VIM is definitely top dog. I remember how excited I was when I learned how to
use ":vsplit" and ":e ." -- I spent the next few years using it as my IDE.
(Off topic, but equally as exciting was my recent discovery that the screen
utility can do split-windows! Yes, I need to RTFM more often!)

------
nikblack
I have tried them all since I am back in PHP now because of our CMS. The new
Zend Studio on Eclipse is just an embaresment, I almost bought it based on my
experience years ago but it has really gone downhill. The best options in my
opinion are (and you should try them all yourself):

* Eclipse with PDT, and the other plugins you need. Build your own better Zend studio (use Spket (www.spket.com) for JS and CSS support)

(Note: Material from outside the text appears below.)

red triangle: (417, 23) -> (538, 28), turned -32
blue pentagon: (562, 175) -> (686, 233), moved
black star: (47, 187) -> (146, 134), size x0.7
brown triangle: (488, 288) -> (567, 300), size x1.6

* Netbeans. A lot better than Zend Studio, more features and much more stable - a great IDE (www.netbeans.org)

* PHP for Visual Studio (<http://www.jcxsoftware.com/>) or an open source version which isn't as good but showing promise: <http://www.codeplex.com/php4vs>

Btw, if you are a PHP dev and you aren't using a decent IDE (with code
completion and debugging, at the very least) you are missing out on _a lot_.
For some reason a lot of php developers tend to be notepad + var_dump hackers

------
releasedatez
I started trying netbeans after reading this article, and I actually like.
Besides the fact that JDK can be memory intensive to run, I think netbeans is
pretty responsive. And I do like the Firefox style search.

I've also tried zend studio (trial), aptana, activestate and I didn't like any
of them. I feel that it was hard to use and learn.

------
DanHulton
A pity they had to close the editing of that table due to vandalism - I was
going to go fill in checkboxes for Komodo, which I use and love.

It's quick, covers most of the rows in their checklist, cross-platform, free.
I take every opportunity to recommend it that I can.